Decellularization of Rat Submandibular Gland for Salivary Gland Tissue-Engineering Applications.

Objectives: This study describes a robust and versatile method for decellularization of rat submandibular glands (SMGs).

Methods: Briefly, rat SMGs were harvested and subjected to perfusion cycles using an anionic detergent. Native and decellularized SMG tissues were subjected to histological analysis using hematoxylin and eosin (H&E) stain and immunohistochemical staining using Hoescht reagent. Further, complementary DNA was synthesized using the native and decellularized SMG tissues and subjected to quantitative reverse transcription polymerase chain reaction (RT-PCR) using rat-specific genes (i.e., α-amylase [Amyl], aquaporin 5 [Aqp5], mucin 19 [Muc19] and glyceraldehyde-3-phosphate dehydrogenase [GAPDH]). The total DNA within native and decellularized SMG tissues were also quantified.

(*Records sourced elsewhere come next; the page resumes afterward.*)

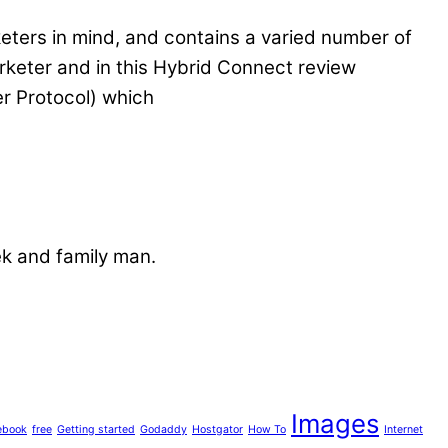
keters in mind, and contains a varied number of
marketer and in this Hybrid Connect review
er Protocol) which
ek and family man.
Images
ebook
free
Getting started
Godaddy
Hostgator
How To
Internet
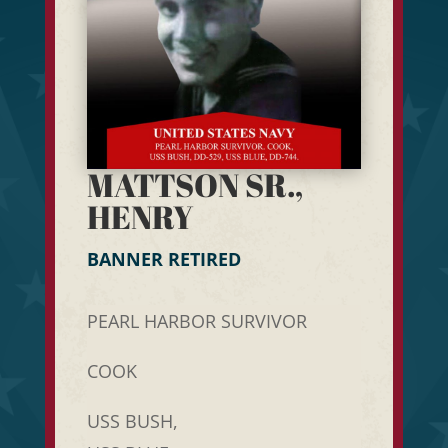
MATTSON SR.,
HENRY
BANNER RETIRED
PEARL HARBOR SURVIVOR
COOK
USS BUSH,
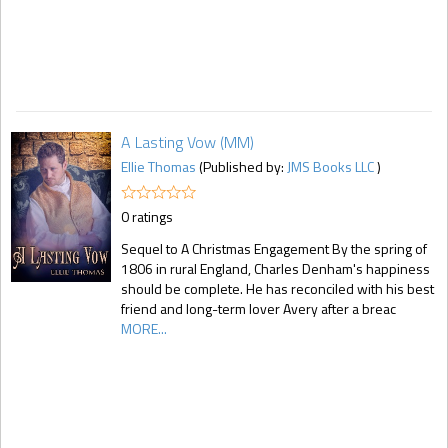
A Lasting Vow (MM)
Ellie Thomas
(Published by:
JMS Books LLC
)
0 ratings
Sequel to A Christmas Engagement By the spring of
1806 in rural England, Charles Denham's happiness
should be complete. He has reconciled with his best
friend and long-term lover Avery after a breac
MORE...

Results: H&E staining of SMG tissues revealed preserved ECM content. Decellularized SMG scaffolds lacked cellular material but retained collagen bundles similar to native SMGs. Hoechst reagent immunostaining showed cell nuclei and DNA present in native SMG but not in decellularized SMG scaffolds. Quantitative RT-PCR analysis showed specific amplification products of salivary gland-specific genes (Amyl, Muc19 and Aqp5) and GAPDH in the native SMG tissues. However, no amplification product was observed in the cDNAs from the decellularized SMG scaffolds, confirming the absence of DNA. Quantification of the DNA content showed that the decellularized SMG scaffolds had significantly lower DNA content than native SMG tissue.

Conclusions: Results from this study demonstrated that the decellularization protocol was effective in removing cellular material while preserving the extracellular matrix components and structural integrity of the native SMG tissue.